> Task requirements
In the data below, find the line that contains "94: (349, 207)" and the line that contains "164: (713, 190)". Copy both, plus every line between them, exactly.

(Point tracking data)
■ ■ ■
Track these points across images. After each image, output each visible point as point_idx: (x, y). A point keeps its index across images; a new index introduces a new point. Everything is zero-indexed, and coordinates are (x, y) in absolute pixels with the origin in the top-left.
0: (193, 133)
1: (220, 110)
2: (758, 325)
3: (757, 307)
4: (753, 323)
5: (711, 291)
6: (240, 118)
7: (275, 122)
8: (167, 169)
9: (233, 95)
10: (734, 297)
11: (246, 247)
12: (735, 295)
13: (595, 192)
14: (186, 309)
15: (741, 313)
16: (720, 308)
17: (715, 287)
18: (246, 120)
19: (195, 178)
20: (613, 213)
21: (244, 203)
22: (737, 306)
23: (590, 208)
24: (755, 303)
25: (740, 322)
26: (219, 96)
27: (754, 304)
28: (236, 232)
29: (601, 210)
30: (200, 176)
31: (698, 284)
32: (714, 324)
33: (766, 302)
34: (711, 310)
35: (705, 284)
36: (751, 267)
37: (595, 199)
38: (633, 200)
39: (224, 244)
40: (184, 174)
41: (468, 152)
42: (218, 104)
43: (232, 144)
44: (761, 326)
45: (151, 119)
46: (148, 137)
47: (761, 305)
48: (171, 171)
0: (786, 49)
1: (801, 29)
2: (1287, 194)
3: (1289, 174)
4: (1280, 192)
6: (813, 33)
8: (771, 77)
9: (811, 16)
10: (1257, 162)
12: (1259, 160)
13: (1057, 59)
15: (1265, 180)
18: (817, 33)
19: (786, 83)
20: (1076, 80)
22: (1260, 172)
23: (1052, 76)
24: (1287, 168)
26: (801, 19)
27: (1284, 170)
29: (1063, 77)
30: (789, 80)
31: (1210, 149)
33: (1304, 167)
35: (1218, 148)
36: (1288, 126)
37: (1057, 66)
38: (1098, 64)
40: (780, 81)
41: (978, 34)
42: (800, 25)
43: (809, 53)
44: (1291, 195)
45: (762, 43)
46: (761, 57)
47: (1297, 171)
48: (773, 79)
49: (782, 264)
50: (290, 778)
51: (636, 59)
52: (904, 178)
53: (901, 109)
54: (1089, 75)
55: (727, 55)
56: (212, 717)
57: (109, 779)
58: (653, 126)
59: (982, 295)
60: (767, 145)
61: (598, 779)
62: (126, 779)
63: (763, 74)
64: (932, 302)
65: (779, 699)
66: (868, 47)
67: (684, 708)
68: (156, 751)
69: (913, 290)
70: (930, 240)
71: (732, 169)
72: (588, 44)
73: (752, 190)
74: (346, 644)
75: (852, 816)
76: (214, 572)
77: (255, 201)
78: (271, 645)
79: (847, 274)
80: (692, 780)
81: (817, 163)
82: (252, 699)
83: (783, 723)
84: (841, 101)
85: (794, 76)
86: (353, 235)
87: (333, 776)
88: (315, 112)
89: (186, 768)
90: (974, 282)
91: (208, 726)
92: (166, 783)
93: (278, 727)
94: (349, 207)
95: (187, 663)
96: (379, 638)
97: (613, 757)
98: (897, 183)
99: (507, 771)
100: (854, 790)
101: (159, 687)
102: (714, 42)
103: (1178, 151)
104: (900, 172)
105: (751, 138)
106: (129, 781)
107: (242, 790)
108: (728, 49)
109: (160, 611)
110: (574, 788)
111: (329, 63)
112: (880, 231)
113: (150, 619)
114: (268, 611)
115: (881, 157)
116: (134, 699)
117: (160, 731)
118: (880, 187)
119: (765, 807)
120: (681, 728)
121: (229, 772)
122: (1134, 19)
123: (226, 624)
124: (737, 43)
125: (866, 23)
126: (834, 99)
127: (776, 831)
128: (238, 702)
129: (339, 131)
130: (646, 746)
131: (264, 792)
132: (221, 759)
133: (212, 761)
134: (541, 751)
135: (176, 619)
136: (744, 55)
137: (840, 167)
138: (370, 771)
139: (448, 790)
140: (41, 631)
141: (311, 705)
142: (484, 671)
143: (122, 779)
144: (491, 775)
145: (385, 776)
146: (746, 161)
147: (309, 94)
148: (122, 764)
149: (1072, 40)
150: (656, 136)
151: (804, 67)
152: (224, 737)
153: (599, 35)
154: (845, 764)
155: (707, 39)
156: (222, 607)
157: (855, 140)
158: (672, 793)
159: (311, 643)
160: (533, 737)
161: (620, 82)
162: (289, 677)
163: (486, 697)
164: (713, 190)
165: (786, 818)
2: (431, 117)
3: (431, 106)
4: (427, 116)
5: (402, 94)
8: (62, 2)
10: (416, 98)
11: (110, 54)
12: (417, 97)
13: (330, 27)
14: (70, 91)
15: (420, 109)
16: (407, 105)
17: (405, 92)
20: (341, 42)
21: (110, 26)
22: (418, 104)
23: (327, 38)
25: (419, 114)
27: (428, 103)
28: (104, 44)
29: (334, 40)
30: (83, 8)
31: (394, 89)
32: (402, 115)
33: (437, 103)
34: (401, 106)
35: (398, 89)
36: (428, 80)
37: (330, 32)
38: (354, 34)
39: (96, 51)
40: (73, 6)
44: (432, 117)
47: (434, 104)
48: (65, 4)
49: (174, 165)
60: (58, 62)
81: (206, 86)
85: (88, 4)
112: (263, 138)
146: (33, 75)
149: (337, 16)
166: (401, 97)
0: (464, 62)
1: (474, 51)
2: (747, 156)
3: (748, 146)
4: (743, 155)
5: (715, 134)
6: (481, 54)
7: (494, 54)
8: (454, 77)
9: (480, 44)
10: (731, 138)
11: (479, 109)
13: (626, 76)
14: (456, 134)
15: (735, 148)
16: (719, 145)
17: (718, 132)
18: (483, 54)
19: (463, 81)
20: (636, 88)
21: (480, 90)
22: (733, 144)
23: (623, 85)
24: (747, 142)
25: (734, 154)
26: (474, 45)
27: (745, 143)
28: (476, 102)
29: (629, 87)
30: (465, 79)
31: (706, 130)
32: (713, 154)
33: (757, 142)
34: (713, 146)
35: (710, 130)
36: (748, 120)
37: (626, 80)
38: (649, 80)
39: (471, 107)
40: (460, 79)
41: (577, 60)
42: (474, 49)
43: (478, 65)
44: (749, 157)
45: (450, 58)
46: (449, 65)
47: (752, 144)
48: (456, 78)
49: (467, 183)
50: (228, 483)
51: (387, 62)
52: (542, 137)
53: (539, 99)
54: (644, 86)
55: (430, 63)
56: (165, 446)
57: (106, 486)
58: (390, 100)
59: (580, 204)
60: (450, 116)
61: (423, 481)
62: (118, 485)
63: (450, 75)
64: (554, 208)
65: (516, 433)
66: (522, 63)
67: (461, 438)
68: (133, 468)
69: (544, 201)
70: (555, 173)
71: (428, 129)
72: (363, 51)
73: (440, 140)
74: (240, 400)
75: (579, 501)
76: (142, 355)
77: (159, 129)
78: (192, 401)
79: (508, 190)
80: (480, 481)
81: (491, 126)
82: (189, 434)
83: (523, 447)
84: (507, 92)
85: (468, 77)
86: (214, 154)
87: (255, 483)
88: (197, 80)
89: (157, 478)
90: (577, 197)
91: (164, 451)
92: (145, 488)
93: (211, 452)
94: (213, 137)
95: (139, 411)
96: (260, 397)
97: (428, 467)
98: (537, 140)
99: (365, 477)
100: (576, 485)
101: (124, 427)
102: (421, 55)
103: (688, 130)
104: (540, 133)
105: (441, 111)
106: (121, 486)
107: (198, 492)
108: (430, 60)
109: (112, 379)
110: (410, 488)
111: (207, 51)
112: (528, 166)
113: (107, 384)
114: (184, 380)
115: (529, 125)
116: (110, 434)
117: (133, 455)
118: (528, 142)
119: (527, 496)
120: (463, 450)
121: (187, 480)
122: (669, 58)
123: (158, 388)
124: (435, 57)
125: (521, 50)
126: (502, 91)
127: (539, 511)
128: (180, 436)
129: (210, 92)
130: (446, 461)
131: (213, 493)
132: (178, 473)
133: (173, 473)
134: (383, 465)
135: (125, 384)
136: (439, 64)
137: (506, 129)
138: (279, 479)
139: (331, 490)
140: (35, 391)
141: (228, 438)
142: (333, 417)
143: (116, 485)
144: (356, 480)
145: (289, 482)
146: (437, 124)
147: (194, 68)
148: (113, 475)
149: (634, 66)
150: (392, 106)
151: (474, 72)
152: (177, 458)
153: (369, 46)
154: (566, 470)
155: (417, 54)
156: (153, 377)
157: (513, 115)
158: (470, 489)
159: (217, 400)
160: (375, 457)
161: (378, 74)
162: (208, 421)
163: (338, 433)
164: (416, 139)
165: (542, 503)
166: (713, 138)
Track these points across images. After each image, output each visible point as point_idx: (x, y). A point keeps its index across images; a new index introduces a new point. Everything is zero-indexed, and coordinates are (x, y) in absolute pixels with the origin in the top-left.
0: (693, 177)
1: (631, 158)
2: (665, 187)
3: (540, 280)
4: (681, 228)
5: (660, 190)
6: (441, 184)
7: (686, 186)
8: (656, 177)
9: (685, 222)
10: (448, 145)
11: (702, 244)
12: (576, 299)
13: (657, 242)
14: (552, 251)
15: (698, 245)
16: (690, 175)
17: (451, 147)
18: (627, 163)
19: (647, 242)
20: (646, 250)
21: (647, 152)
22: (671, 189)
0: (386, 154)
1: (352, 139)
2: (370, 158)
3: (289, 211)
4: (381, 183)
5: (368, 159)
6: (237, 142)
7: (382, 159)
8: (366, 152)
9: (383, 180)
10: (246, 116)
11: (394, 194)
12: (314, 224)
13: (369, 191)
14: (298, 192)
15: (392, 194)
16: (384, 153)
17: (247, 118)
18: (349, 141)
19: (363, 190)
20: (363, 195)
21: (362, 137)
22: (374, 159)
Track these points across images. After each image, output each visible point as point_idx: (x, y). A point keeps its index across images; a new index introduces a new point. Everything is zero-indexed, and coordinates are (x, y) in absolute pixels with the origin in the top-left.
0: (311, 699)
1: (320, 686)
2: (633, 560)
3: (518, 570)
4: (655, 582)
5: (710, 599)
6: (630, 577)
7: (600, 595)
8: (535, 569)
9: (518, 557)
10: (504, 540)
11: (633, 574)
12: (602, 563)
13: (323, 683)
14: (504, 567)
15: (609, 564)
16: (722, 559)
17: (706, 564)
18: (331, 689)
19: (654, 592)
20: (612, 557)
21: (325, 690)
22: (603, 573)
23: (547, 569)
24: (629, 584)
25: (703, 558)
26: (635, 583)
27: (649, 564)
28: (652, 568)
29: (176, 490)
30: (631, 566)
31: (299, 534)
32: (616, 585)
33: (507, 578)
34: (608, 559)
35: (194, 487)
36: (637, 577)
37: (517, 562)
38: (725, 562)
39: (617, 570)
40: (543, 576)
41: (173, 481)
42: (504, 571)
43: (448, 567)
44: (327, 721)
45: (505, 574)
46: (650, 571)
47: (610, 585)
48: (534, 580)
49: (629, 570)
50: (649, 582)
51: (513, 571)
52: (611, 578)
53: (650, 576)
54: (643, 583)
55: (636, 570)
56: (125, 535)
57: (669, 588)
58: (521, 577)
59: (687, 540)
■ ■ ■
> Solved problem
94: (349, 207)
95: (187, 663)
96: (379, 638)
97: (613, 757)
98: (897, 183)
99: (507, 771)
100: (854, 790)
101: (159, 687)
102: (714, 42)
103: (1178, 151)
104: (900, 172)
105: (751, 138)
106: (129, 781)
107: (242, 790)
108: (728, 49)
109: (160, 611)
110: (574, 788)
111: (329, 63)
112: (880, 231)
113: (150, 619)
114: (268, 611)
115: (881, 157)
116: (134, 699)
117: (160, 731)
118: (880, 187)
119: (765, 807)
120: (681, 728)
121: (229, 772)
122: (1134, 19)
123: (226, 624)
124: (737, 43)
125: (866, 23)
126: (834, 99)
127: (776, 831)
128: (238, 702)
129: (339, 131)
130: (646, 746)
131: (264, 792)
132: (221, 759)
133: (212, 761)
134: (541, 751)
135: (176, 619)
136: (744, 55)
137: (840, 167)
138: (370, 771)
139: (448, 790)
140: (41, 631)
141: (311, 705)
142: (484, 671)
143: (122, 779)
144: (491, 775)
145: (385, 776)
146: (746, 161)
147: (309, 94)
148: (122, 764)
149: (1072, 40)
150: (656, 136)
151: (804, 67)
152: (224, 737)
153: (599, 35)
154: (845, 764)
155: (707, 39)
156: (222, 607)
157: (855, 140)
158: (672, 793)
159: (311, 643)
160: (533, 737)
161: (620, 82)
162: (289, 677)
163: (486, 697)
164: (713, 190)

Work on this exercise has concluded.